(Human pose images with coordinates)
-------

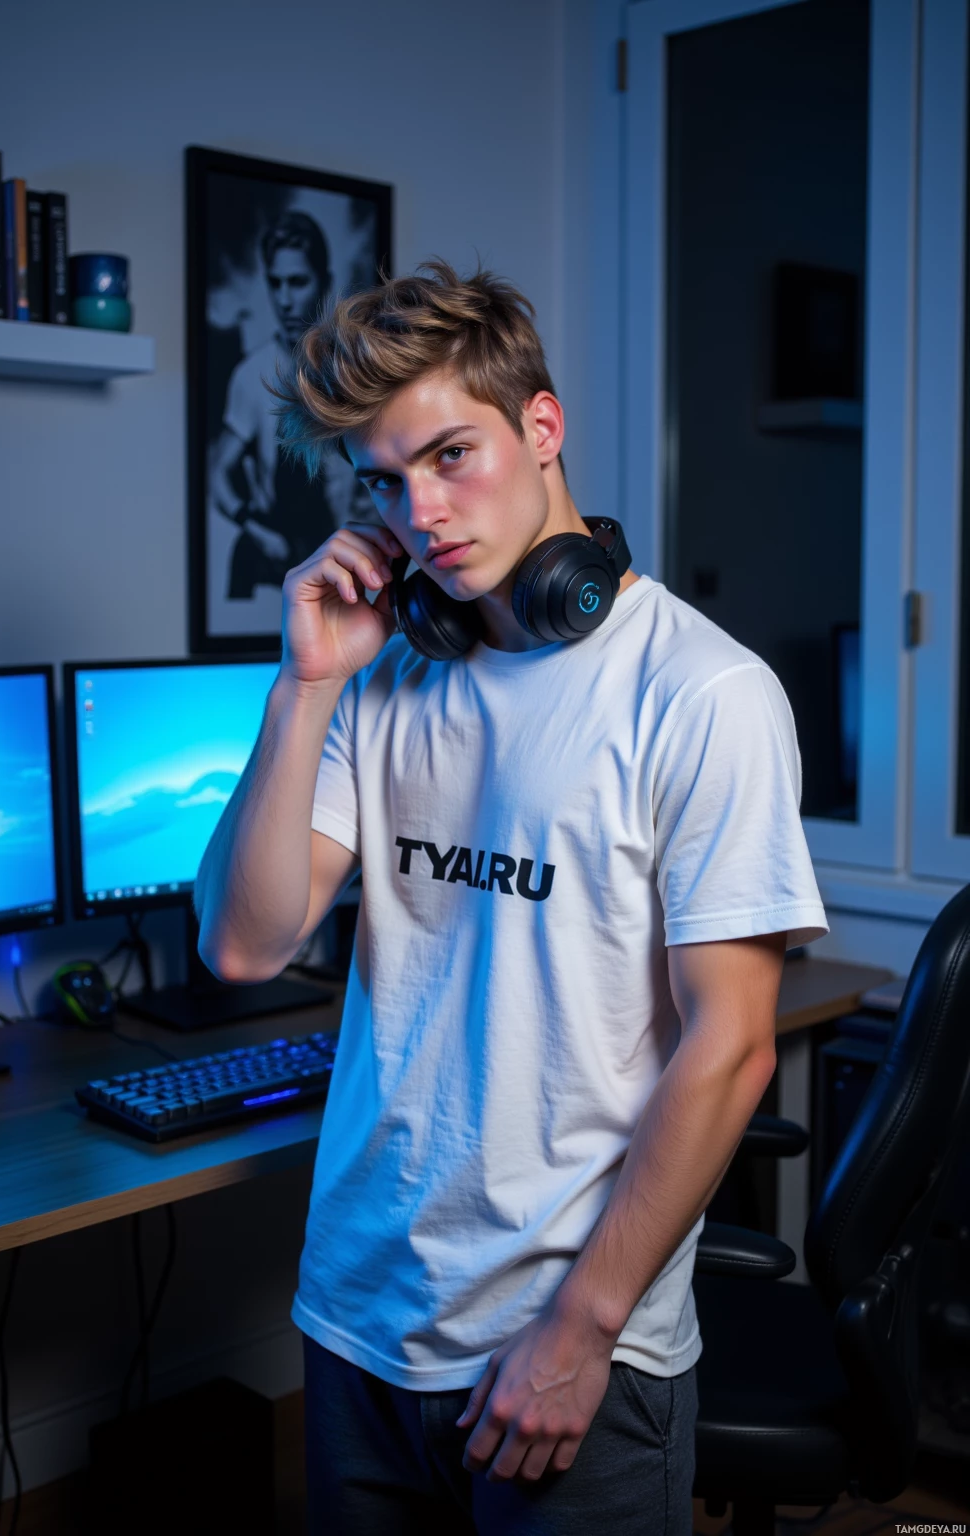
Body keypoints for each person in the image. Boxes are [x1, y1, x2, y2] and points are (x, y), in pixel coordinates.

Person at [193, 261, 828, 1534]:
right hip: (358, 1322)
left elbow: (733, 1044)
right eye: (385, 480)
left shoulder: (701, 694)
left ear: (541, 427)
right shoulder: (382, 682)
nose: (419, 512)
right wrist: (302, 683)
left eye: (450, 456)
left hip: (568, 1351)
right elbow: (245, 944)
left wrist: (581, 1329)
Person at [208, 211, 342, 599]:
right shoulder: (251, 374)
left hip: (340, 549)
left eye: (297, 283)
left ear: (324, 282)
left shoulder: (354, 371)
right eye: (275, 283)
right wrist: (257, 531)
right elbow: (219, 474)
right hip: (273, 548)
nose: (284, 300)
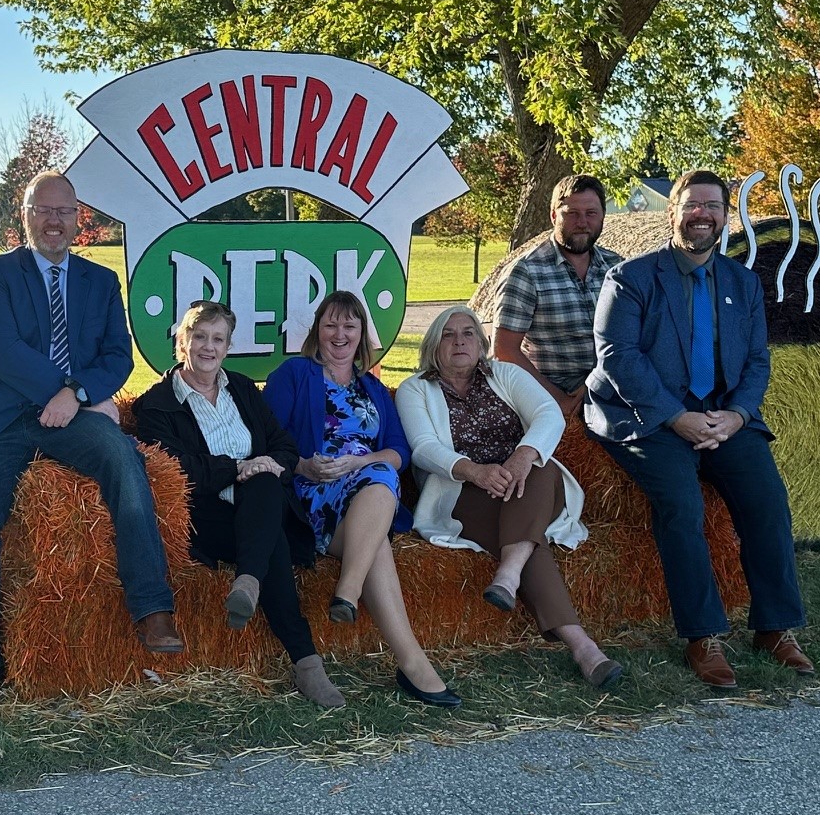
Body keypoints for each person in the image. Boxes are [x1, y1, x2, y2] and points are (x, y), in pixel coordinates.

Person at [0, 171, 182, 712]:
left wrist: (75, 393)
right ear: (24, 215)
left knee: (125, 459)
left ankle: (152, 607)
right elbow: (0, 347)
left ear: (80, 220)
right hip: (0, 419)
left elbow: (117, 357)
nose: (54, 221)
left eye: (64, 212)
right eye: (42, 210)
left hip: (70, 410)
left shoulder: (101, 284)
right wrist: (61, 388)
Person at [584, 168, 813, 689]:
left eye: (712, 206)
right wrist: (675, 418)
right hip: (646, 415)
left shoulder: (743, 282)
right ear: (673, 212)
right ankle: (703, 635)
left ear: (726, 217)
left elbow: (757, 360)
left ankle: (775, 627)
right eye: (692, 205)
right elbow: (618, 357)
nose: (702, 214)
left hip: (722, 417)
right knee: (682, 506)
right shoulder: (632, 279)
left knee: (768, 501)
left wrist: (737, 415)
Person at [395, 305, 624, 689]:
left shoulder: (505, 373)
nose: (459, 341)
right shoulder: (415, 388)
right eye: (448, 335)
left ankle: (508, 573)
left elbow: (549, 415)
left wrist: (520, 458)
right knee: (528, 541)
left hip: (528, 484)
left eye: (468, 333)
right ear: (434, 345)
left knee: (541, 466)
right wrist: (475, 471)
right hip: (466, 494)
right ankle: (583, 647)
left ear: (481, 342)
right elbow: (422, 447)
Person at [133, 302, 347, 709]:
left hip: (262, 507)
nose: (208, 347)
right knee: (271, 545)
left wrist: (263, 466)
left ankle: (248, 583)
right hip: (208, 518)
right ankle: (307, 662)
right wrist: (240, 467)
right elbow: (179, 470)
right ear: (182, 342)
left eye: (218, 339)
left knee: (265, 484)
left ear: (228, 347)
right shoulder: (156, 405)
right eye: (199, 337)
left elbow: (284, 447)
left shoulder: (244, 390)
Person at [263, 290, 461, 708]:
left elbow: (399, 452)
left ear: (361, 334)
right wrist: (303, 466)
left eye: (349, 326)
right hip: (311, 496)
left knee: (379, 473)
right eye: (331, 324)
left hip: (365, 493)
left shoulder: (372, 388)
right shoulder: (293, 375)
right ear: (318, 329)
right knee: (378, 537)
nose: (340, 334)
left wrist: (362, 461)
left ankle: (352, 595)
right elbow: (265, 440)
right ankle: (413, 664)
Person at [492, 173, 623, 411]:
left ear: (603, 216)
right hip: (554, 387)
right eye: (572, 213)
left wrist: (598, 382)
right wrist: (558, 400)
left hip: (612, 383)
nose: (582, 222)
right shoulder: (526, 271)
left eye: (591, 213)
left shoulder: (619, 268)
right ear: (554, 216)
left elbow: (638, 337)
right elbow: (504, 351)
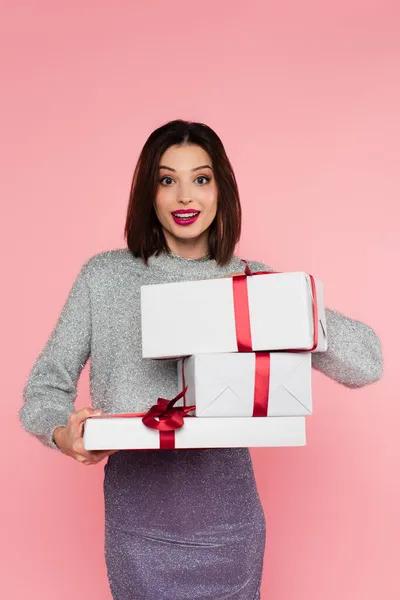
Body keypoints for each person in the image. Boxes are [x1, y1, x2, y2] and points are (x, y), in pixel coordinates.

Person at [19, 119, 383, 600]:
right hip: (138, 531)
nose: (185, 197)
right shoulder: (104, 277)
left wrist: (289, 308)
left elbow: (369, 363)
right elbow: (43, 391)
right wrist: (65, 434)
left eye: (202, 179)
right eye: (167, 180)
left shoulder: (252, 285)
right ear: (148, 192)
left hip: (230, 532)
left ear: (221, 189)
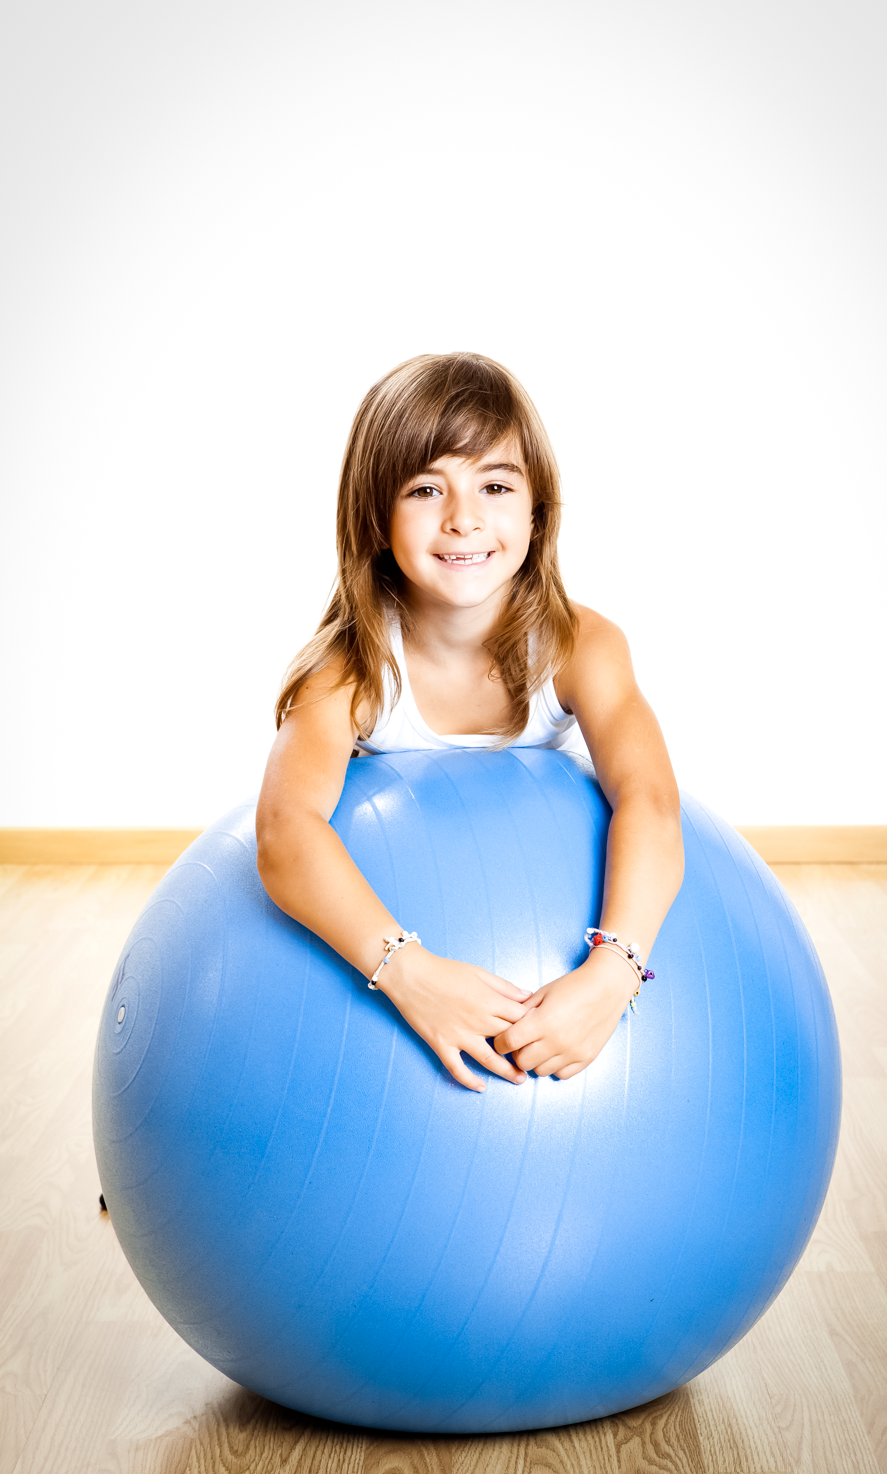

-------

» What you will do: Your copy should run from the line that has "right eye: (572, 213)" through the last line above, exactly, with both ends in and pictures out.

» Finished exercise:
right eye: (572, 213)
left wrist: (598, 382)
right wrist: (558, 400)
left hip: (612, 383)
nose: (582, 222)
right shoulder: (526, 271)
left eye: (591, 213)
left shoulder: (619, 268)
right ear: (554, 216)
left elbow: (638, 337)
right elbow: (504, 351)
Body keypoints for each person in the image. Boxes are [x1, y1, x2, y2] and points are (x, y), in pixel coordinates.

Person at [19, 119, 383, 600]:
right hip: (138, 531)
nose: (185, 197)
right shoulder: (104, 277)
left wrist: (289, 308)
left elbow: (369, 363)
right elbow: (43, 391)
right wrist: (65, 434)
left eye: (202, 179)
right eye: (167, 180)
left shoulder: (252, 285)
right ear: (148, 192)
left hip: (230, 532)
left ear: (221, 189)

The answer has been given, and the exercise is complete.